A team of scientists led by Dr. Kuniya Abe from the RIKEN BioResource Center in Japan has performed one of the most comprehensive genome-wide experimental analyses of sense-antisense transcripts to date. Their findings are published in the April issue of the journal Genome Research.
Sense-antisense transcripts, or SATs, are pairs of RNA molecules generated from opposite DNA strands at the same locus. The number of SATs identified in the past several years has grown substantially, and they are now believed to comprise at least 8% of human genes. Many SAT pairs have been implicated in various stages of gene regulation, including transcription, mRNA processing, splicing, stability, transport, and translation. Various examples of such overlapping genes have been documented in all life forms – from viruses and prokaryotes to plants and animals.
To date, most studies on SAT pairs have utilized purely in silico approaches; very few have experimentally validated the existence of overlapping RNA molecules in vivo. With this in mind, Dr. Hidenori Kiyosawa, the lead author on the paper, set out to confirm the presence of SATs in a variety of mouse tissue types and cell cultures, as well as to identify common characteristics of these unique transcripts.
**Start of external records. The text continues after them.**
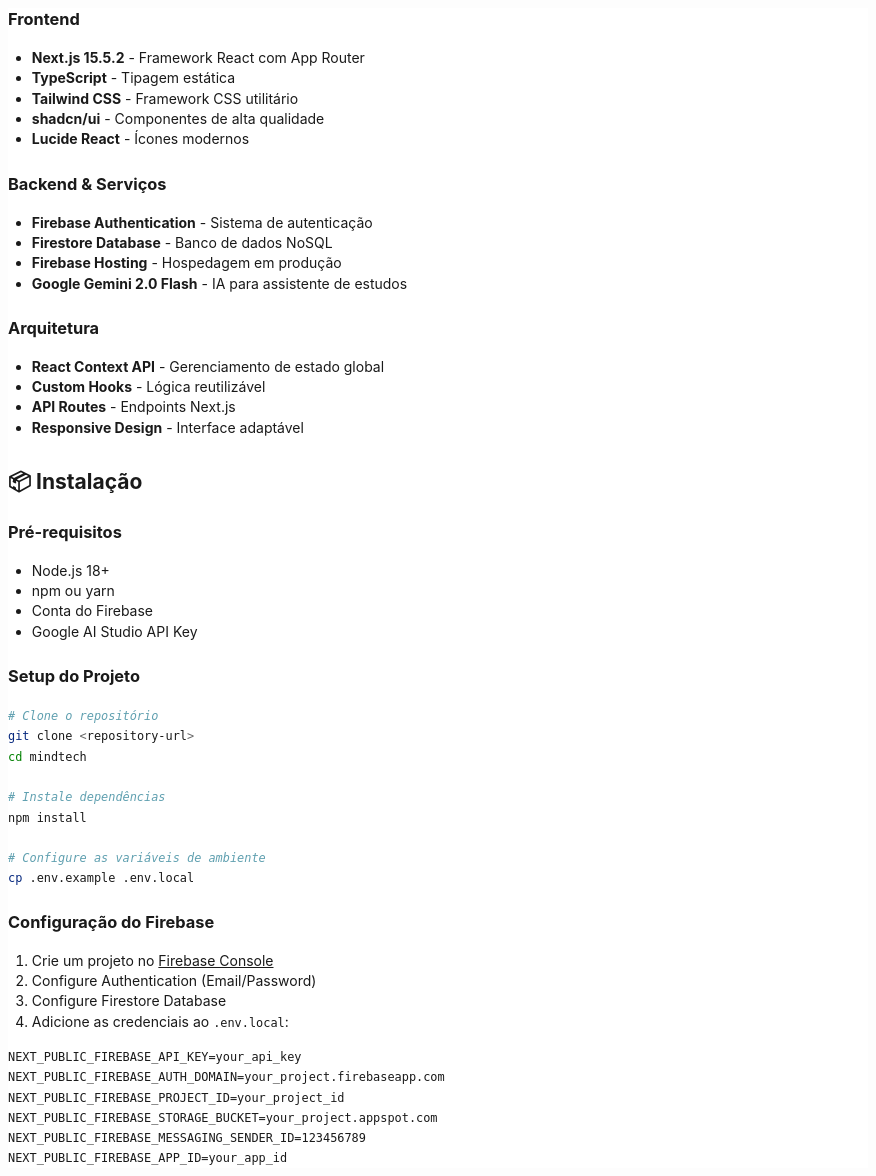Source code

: ### **Frontend**
- **Next.js 15.5.2** - Framework React com App Router
- **TypeScript** - Tipagem estática
- **Tailwind CSS** - Framework CSS utilitário
- **shadcn/ui** - Componentes de alta qualidade
- **Lucide React** - Ícones modernos

### **Backend & Serviços**
- **Firebase Authentication** - Sistema de autenticação
- **Firestore Database** - Banco de dados NoSQL
- **Firebase Hosting** - Hospedagem em produção
- **Google Gemini 2.0 Flash** - IA para assistente de estudos

### **Arquitetura**
- **React Context API** - Gerenciamento de estado global
- **Custom Hooks** - Lógica reutilizável
- **API Routes** - Endpoints Next.js
- **Responsive Design** - Interface adaptável

## 📦 Instalação

### **Pré-requisitos**
- Node.js 18+ 
- npm ou yarn
- Conta do Firebase
- Google AI Studio API Key

### **Setup do Projeto**
```bash
# Clone o repositório
git clone <repository-url>
cd mindtech

# Instale dependências
npm install

# Configure as variáveis de ambiente
cp .env.example .env.local
```

### **Configuração do Firebase**
1. Crie um projeto no [Firebase Console](https://console.firebase.google.com)
2. Configure Authentication (Email/Password)
3. Configure Firestore Database
4. Adicione as credenciais ao `.env.local`:

```env
NEXT_PUBLIC_FIREBASE_API_KEY=your_api_key
NEXT_PUBLIC_FIREBASE_AUTH_DOMAIN=your_project.firebaseapp.com
NEXT_PUBLIC_FIREBASE_PROJECT_ID=your_project_id
NEXT_PUBLIC_FIREBASE_STORAGE_BUCKET=your_project.appspot.com
NEXT_PUBLIC_FIREBASE_MESSAGING_SENDER_ID=123456789
NEXT_PUBLIC_FIREBASE_APP_ID=your_app_id
```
Employing a custom-made microarray chip designed to detect strand-specific expression of 1947 SAT pairs, the researchers discovered that most of the SATs were widely expressed in mouse brain, heart, and testis, as well as in mouse embryonic stem cells and fibroblasts. While some SATs were expressed at a consistent level in all cells and tissues tested, others exhibited marked tissue-specific expression patterns.